WORK INSTRUCTION
A single number is the whole answer: the count of lines in the records where "Coatzacoalcos" occurs.

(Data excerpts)
* * * *

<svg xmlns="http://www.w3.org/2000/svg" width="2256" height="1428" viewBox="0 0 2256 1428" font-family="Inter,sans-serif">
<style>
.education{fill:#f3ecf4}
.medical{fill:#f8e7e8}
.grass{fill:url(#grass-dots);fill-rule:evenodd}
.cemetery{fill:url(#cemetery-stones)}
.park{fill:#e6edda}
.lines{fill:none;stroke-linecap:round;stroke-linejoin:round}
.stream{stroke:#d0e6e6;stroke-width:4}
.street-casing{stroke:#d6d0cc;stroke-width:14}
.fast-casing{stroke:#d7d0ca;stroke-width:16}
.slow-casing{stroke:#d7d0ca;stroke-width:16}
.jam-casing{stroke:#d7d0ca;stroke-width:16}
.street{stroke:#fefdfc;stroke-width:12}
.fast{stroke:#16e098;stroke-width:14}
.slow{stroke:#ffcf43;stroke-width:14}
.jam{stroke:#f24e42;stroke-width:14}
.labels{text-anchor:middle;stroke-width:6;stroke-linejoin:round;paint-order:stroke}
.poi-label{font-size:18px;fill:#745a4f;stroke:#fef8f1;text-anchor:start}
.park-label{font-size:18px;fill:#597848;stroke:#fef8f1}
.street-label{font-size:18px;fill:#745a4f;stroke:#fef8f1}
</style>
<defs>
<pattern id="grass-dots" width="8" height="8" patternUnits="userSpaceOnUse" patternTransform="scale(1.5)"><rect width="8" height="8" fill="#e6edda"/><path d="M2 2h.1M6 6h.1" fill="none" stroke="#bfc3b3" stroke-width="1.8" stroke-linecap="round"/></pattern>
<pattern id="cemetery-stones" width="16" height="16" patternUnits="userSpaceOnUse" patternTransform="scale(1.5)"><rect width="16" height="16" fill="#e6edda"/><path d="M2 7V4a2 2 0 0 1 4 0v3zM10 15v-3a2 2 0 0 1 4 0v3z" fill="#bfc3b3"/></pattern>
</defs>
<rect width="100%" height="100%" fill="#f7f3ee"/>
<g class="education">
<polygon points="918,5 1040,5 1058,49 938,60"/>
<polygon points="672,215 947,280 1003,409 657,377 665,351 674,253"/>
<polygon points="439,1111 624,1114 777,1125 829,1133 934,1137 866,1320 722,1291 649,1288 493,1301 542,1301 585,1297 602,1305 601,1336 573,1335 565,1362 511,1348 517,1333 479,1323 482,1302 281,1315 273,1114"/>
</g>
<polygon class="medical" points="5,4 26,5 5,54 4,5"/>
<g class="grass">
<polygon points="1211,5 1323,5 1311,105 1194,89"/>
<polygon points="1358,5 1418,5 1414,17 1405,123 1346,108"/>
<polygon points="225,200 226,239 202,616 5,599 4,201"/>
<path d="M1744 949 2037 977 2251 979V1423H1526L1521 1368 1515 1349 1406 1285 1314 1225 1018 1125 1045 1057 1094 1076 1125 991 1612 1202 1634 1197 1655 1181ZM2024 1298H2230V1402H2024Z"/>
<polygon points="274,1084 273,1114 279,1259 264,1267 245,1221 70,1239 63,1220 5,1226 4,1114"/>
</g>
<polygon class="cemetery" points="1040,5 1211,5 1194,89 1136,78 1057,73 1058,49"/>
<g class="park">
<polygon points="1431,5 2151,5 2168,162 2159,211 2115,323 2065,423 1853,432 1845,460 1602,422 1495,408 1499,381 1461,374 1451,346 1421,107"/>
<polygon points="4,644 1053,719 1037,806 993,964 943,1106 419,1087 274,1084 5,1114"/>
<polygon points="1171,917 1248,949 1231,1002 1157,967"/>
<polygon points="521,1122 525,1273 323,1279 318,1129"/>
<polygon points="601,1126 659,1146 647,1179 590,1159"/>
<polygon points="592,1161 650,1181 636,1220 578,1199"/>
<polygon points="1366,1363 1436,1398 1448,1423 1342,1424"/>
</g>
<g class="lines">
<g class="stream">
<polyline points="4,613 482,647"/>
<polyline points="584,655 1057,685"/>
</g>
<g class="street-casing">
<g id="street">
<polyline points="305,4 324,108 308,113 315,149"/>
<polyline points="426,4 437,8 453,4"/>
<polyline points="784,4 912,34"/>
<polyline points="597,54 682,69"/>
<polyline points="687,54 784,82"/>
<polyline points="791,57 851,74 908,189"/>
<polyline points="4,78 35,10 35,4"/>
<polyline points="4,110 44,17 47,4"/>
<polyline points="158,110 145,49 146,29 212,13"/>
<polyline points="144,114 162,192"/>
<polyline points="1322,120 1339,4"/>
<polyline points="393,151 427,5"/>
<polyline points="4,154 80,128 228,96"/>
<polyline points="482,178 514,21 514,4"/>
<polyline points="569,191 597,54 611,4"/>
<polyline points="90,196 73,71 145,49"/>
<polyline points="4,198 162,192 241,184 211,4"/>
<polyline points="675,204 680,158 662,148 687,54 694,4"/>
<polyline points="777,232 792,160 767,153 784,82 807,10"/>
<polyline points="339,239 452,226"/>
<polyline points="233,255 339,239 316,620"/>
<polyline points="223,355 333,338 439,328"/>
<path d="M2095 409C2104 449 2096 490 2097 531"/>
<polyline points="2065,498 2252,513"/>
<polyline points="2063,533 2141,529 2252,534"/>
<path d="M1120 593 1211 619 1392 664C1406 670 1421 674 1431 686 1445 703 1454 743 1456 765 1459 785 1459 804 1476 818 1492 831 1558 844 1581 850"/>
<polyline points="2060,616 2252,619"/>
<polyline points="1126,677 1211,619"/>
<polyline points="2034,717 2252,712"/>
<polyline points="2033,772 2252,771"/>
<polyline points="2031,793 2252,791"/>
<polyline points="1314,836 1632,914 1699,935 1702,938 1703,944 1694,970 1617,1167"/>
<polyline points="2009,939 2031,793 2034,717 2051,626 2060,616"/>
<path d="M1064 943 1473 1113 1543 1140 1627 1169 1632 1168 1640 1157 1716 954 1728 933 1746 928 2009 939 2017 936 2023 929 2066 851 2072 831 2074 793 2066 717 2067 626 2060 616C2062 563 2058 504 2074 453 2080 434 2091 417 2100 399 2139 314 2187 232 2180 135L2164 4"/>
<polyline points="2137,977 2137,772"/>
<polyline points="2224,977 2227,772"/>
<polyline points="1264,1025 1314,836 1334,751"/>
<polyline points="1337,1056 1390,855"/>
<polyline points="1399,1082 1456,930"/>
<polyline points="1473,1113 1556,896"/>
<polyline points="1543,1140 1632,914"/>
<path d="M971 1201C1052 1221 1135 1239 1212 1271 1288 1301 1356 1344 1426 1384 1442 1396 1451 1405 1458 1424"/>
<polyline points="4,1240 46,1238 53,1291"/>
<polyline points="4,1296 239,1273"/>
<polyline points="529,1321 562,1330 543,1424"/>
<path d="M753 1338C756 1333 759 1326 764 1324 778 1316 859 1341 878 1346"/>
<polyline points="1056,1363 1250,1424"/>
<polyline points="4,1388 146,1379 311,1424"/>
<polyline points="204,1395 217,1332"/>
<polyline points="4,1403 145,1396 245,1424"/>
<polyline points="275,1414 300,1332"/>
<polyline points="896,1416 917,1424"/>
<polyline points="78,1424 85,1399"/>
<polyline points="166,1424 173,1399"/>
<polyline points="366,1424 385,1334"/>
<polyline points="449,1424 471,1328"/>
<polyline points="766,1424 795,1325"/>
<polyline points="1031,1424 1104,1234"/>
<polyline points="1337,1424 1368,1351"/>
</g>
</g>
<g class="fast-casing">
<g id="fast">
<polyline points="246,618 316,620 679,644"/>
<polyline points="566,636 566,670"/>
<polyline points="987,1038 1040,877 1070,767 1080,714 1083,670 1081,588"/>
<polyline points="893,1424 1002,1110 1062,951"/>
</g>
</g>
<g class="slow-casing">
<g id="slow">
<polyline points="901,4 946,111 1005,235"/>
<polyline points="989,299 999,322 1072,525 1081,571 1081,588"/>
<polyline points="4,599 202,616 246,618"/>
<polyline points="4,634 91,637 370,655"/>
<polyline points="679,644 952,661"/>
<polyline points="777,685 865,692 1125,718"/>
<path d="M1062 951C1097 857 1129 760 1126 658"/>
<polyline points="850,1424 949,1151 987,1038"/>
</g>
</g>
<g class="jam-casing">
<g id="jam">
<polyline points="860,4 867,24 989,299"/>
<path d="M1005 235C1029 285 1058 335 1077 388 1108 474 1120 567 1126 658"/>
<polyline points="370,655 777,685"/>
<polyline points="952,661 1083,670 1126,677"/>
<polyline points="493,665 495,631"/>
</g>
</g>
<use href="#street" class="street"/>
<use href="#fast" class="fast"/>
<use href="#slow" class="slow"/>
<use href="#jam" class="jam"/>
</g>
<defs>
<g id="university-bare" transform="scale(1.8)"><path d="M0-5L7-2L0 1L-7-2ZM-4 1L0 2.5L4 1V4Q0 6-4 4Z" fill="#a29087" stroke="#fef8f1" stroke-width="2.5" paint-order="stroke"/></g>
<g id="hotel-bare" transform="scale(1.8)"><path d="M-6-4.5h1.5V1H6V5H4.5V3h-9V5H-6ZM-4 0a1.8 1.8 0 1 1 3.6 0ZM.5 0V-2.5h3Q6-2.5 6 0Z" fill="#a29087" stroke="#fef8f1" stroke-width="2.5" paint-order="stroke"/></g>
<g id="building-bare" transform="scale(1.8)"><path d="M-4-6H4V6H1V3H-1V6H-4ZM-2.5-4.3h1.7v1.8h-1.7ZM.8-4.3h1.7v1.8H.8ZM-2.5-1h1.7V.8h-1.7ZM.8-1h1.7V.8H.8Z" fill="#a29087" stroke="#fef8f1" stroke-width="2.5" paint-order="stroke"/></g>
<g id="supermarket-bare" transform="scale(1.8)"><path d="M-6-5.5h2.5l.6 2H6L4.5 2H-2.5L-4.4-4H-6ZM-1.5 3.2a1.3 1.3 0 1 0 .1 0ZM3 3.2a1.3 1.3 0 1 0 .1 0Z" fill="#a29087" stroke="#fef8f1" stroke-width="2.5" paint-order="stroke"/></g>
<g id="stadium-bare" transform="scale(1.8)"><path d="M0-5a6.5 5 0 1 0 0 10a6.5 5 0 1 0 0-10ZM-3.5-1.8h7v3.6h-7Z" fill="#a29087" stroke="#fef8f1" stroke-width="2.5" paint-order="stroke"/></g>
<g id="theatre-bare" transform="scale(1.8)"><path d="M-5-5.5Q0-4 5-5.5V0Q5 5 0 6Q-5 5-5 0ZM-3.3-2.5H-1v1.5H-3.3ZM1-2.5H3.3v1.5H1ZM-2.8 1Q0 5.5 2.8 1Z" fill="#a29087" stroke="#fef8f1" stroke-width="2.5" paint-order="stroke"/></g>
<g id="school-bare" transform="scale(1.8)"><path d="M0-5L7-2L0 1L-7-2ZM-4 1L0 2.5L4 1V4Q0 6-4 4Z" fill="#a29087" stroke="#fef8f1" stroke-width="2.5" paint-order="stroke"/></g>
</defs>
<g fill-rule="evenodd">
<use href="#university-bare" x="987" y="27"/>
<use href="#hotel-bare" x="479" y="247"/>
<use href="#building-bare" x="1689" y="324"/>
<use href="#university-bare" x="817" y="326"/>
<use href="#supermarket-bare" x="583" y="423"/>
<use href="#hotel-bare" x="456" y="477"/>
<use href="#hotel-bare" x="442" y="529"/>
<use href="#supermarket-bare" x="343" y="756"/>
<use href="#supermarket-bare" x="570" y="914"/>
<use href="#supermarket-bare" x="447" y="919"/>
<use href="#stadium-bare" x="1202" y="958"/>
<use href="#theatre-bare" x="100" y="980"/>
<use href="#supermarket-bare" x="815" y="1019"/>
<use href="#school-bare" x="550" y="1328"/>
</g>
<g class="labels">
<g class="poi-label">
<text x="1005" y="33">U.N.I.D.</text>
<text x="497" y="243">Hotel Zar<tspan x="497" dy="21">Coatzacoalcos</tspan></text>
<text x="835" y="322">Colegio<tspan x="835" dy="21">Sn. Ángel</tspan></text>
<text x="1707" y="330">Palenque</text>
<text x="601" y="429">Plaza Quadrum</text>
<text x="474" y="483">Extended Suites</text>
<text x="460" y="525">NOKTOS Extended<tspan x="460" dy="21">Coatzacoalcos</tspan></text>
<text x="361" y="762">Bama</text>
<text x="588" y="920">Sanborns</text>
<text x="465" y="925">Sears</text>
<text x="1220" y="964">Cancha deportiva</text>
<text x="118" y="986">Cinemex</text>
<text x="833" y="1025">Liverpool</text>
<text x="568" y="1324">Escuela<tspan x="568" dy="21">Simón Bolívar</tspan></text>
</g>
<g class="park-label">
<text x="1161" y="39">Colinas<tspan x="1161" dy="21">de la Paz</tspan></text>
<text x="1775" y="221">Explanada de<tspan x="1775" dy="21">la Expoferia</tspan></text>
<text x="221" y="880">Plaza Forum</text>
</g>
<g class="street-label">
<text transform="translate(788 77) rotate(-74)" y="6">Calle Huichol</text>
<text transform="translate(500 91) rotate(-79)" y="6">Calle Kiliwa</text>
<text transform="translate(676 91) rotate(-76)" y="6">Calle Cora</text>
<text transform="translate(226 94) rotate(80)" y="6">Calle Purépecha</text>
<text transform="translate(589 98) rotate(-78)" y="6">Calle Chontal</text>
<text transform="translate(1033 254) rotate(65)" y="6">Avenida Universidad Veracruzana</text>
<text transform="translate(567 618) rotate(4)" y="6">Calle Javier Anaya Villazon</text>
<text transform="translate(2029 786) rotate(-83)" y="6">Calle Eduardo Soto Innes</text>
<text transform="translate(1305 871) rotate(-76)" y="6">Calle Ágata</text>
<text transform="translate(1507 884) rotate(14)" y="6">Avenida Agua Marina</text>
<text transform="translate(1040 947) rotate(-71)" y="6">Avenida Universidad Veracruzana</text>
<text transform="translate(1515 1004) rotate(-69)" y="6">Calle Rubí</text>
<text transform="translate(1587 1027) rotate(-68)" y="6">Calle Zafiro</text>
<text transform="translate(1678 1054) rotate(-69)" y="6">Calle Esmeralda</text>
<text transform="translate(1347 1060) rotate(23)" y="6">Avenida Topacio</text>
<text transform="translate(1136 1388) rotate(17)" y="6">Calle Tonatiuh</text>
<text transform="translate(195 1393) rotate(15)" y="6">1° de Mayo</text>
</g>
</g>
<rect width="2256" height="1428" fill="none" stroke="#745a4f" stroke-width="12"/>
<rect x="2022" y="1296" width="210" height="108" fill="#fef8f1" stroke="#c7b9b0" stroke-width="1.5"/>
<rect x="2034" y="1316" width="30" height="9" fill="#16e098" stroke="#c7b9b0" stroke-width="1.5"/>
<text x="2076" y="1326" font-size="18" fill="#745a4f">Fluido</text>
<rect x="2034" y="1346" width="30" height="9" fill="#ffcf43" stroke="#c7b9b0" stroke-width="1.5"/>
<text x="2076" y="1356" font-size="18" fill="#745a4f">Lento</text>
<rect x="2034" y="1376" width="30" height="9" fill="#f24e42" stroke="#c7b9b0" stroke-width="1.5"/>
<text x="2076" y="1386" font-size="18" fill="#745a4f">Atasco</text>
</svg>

* * * *

WRITTEN SOLUTION
2